Espulso dal partito con una telefonata, qualche minuto dopo aver ricevuto la nomina, da parte del neo eletto Pino Puchetti, a vice presidente di Palazzo Magno. Il ‘matrimonio’ tra la Lega e Alessandro Pascale è finito così, ma secondo l’ormai ex segretario provinciale del Carroccio la sua ‘epurazione’ dal partito non ha nulla a che vedere con il suo nuovo incarico alla Provincia, ma si tratta di una mera questione personale con il commissario regionale della Lega Michele Marone. Pascale, che convoca la stampa a Palazzo Magno, si toglie parecchi sassolini dalla scarpa, partendo dall’analisi del voto delle due provincie.
«Una doppia sconfitta del centrodestra – ha esordito – a sei mesi dalla vittoria in Regione, deve necessariamente portare ad una seria riflessione. È vero che l’attuale presidente Pino Puchetti ha sin da subito dichiarato che la sua era una candidatura trasversale, che partiva dal territorio, ma la coalizione del centrodestra ha supportato un altro none, quello di Civetta, ed ha perso. Io ho avuto modo di confrontarmi con numerosi amministratori che non hanno seguito l’indicazione della colazione e credo che i motivi siano molteplici. È ormai evidente che si è stanchi delle imposizioni calate dall’alto, dai tavoli romani. Noi abbiamo dei validi amministratori e, anche questa volta, è mancato l’ascolto con il territorio».
Pascale non risparmia bordate all’indirizzo di Michele Marone e critica anche le scelte all’interno dell’esecutivo regionale: «Probabilmente a più di un amministratore non è piaciuta la decisione di nominare, per la terza volta consecutiva, un assessore esterno in quota Lega. Penso ai campioni di preferenze rimasti fuori dalla giunta, Cavaliere, Niro, Sabusco, in favore di chi – Michele Marone – non si è mai misurato con gli elettori. Ecco, forse proprio alla luce di questo ‘disegno’, molti amministratori vicini ai consiglieri regionali rimasti fuori hanno deciso di esprimere il loro malcontento con il voto delle provinciali».

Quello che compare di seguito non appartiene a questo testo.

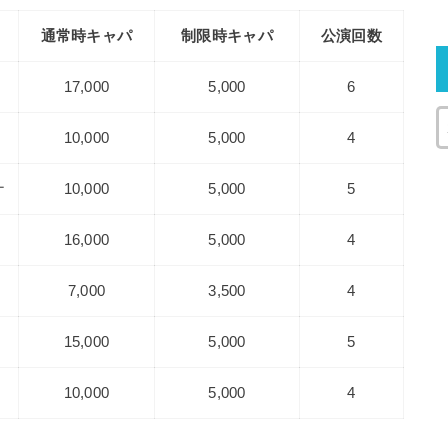
通常時キャパ
制限時キャパ
公演回数
17,000
5,000
6
10,000
5,000
4
ナ
10,000
5,000
5
16,000
5,000
4
7,000
3,500
4
15,000
5,000
5
10,000
5,000
4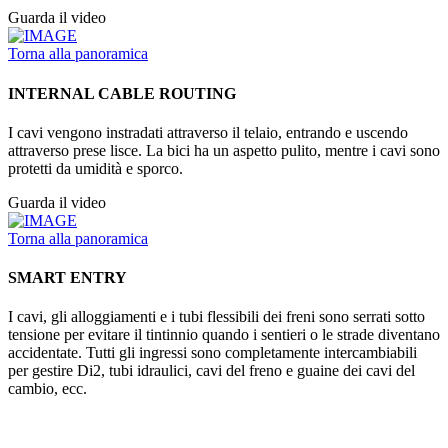
Guarda il video
Torna alla panoramica
INTERNAL CABLE ROUTING
I cavi vengono instradati attraverso il telaio, entrando e uscendo
attraverso prese lisce. La bici ha un aspetto pulito, mentre i cavi sono
protetti da umidità e sporco.
Guarda il video
Torna alla panoramica
SMART ENTRY
I cavi, gli alloggiamenti e i tubi flessibili dei freni sono serrati sotto
tensione per evitare il tintinnio quando i sentieri o le strade diventano
accidentate. Tutti gli ingressi sono completamente intercambiabili
per gestire Di2, tubi idraulici, cavi del freno e guaine dei cavi del
cambio, ecc.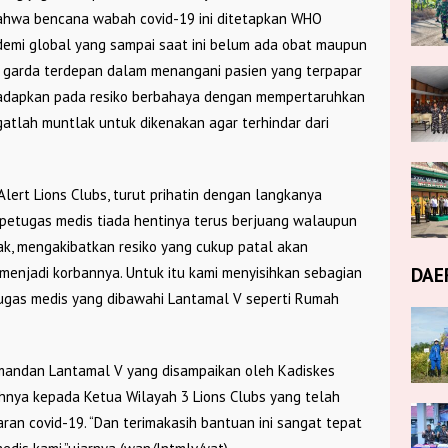
bahwa bencana wabah covid-19 ini ditetapkan WHO
demi global yang sampai saat ini belum ada obat maupun
di garda terdepan dalam menangani pasien yang terpapar
ihadapkan pada resiko berbahaya dengan mempertaruhkan
tlah muntlak untuk dikenakan agar terhindar dari
Alert Lions Clubs, turut prihatin dengan langkanya
etugas medis tiada hentinya terus berjuang walaupun
, mengakibatkan resiko yang cukup patal akan
DAE
menjadi korbannya. Untuk itu kami menyisihkan sebagian
ugas medis yang dibawahi Lantamal V seperti Rumah
andan Lantamal V yang disampaikan oleh Kadiskes
hnya kepada Ketua Wilayah 3 Lions Clubs yang telah
an covid-19. “Dan terimakasih bantuan ini sangat tepat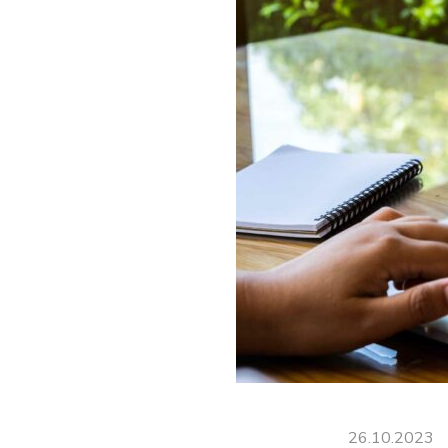
26.10.2023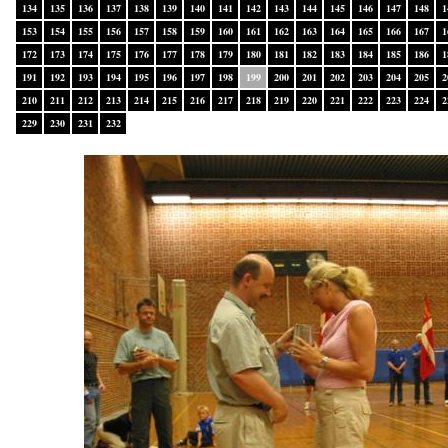
134
135
136
137
138
139
140
141
142
143
144
145
146
147
148
1
153
154
155
156
157
158
159
160
161
162
163
164
165
166
167
1
172
173
174
175
176
177
178
179
180
181
182
183
184
185
186
1
191
192
193
194
195
196
197
198
199
200
201
202
203
204
205
2
210
211
212
213
214
215
216
217
218
219
220
221
222
223
224
2
229
230
231
232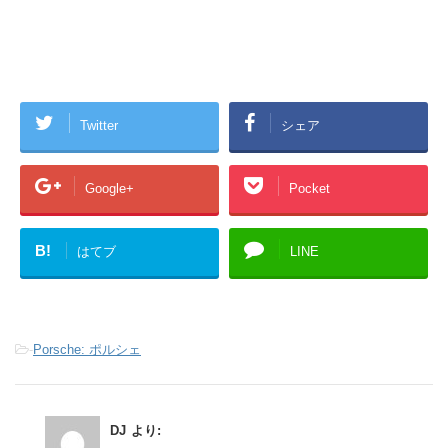
Twitter
シェア
Google+
Pocket
B!
はてブ
LINE
-
Porsche: ポルシェ
DJ
より:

Per Pascale è chiaro che la sua sia stata un’espulsione «senza concrete motivazioni. Dopo due ore di trattative con il presidente Puchetti – racconta la genesi della nomina – che ha convocato entrambe le coalizioni in Provincia per distribuire equamente gli incarichi (due al centrodestra e due al centrosinistra, ndr) io sono stato nominato vice presidente in virtù del mio ruolo di consigliere a Palazzo San Giorgio, e dunque per dare rappresentatività al territorio di Campobasso».
Poi insinua il dubbio: «Ho comunicato il tutto telefonicamente a Michele Marone che mi ha risposto lapidario “Sei fuori dal partito”. Io sono stato sempre la spina del fianco perché a livello provinciale c’erano dei malumori che io puntualmente sottolineavo, senza però essere ascoltato. Noi abbiamo costituito le segreterie comunali e provinciali attraverso la concertazione con i territori, io sono stato eletto dai militanti – la stoccata – lui è commissario perché designato da Roma. Alle elezioni regionali non mi sono candidato perché non c’è stato ascolto, nessuno ha visto la lista dei candidati. L’ha gestita esclusivamente Marone, per altro inserendo 11 candidati che non sono neppure tesserati nella Lega, e noi militanti l’abbiamo ‘scoperta’ solo la mattina della presentazione in Tribunale. Forse sono stato espulso per paura che potessi ‘scalare’ il partito e togliere il posto a Marone alla segreteria regionale».
Pascale però non rinnega i tanti anni di militanza politica: «Io sono alla quarta elezione al Comune di Campobasso e alla seconda in Provincia e resto nel centrodestra». E lancia la proposta: «Per evitare il voto disgiunto alle prossime amministrative ed evitare ancora imposizioni da Roma, il candidato sindaco del centrodestra venga scelto attraverso le primarie. Io ritengo che vada messo in campo questo strumento perché ci sono tanti amministratori validi del nostro territorio (non a caso alla conferenza stampa è presente anche Salvatore Colagiovanni, ndr) che possono concorrere allo scranno più alto di Palazzo San Giorgio, facendo però decidere ai cittadini».
In Comune Pascale annuncia che aderirà al gruppo misto, «nonostante – ammette- tutti i partiti di centrodestra, e non solo (per altro alla conferenza stampa erano presenti anche alcuni consiglieri 5 Stelle, non è chiaro se in veste di ‘uditori’, ndr) , mi abbiano contattato. Li ringrazio, ma per ora resto nel gruppo misto».